**Data to examine:**
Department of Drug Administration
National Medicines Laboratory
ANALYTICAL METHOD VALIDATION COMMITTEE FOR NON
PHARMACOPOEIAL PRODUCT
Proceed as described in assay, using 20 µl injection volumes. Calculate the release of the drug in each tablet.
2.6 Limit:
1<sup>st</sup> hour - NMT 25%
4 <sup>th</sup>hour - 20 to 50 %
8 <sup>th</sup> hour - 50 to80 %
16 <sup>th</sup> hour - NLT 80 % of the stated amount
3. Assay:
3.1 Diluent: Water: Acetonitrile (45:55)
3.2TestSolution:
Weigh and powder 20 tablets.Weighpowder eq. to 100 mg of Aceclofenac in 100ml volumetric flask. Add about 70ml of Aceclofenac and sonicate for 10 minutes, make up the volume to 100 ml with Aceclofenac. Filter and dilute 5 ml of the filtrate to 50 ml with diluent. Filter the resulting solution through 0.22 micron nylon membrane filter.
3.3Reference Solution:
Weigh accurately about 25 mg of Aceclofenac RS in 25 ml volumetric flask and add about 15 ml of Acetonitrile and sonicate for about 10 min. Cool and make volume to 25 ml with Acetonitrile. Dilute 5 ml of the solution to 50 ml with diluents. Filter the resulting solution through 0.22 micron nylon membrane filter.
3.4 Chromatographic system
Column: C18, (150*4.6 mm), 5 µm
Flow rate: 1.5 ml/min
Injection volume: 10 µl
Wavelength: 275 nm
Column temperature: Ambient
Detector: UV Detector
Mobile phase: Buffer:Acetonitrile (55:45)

**Aim of the task:** Reproduce each of the entries exactly, omitting none.

**Completed task:**
Department of Drug Administration
National Medicines Laboratory
ANALYTICAL METHOD VALIDATION COMMITTEE FOR NON
PHARMACOPOEIAL PRODUCT
Proceed as described in assay, using 20 µl injection volumes. Calculate the release of the drug in each tablet.
2.6 Limit:
1<sup>st</sup> hour - NMT 25%
4 <sup>th</sup>hour - 20 to 50 %
8 <sup>th</sup> hour - 50 to80 %
16 <sup>th</sup> hour - NLT 80 % of the stated amount
3. Assay:
3.1 Diluent: Water: Acetonitrile (45:55)
3.2TestSolution:
Weigh and powder 20 tablets.Weighpowder eq. to 100 mg of Aceclofenac in 100ml volumetric flask. Add about 70ml of Aceclofenac and sonicate for 10 minutes, make up the volume to 100 ml with Aceclofenac. Filter and dilute 5 ml of the filtrate to 50 ml with diluent. Filter the resulting solution through 0.22 micron nylon membrane filter.
3.3Reference Solution:
Weigh accurately about 25 mg of Aceclofenac RS in 25 ml volumetric flask and add about 15 ml of Acetonitrile and sonicate for about 10 min. Cool and make volume to 25 ml with Acetonitrile. Dilute 5 ml of the solution to 50 ml with diluents. Filter the resulting solution through 0.22 micron nylon membrane filter.
3.4 Chromatographic system
Column: C18, (150*4.6 mm), 5 µm
Flow rate: 1.5 ml/min
Injection volume: 10 µl
Wavelength: 275 nm
Column temperature: Ambient
Detector: UV Detector
Mobile phase: Buffer:Acetonitrile (55:45)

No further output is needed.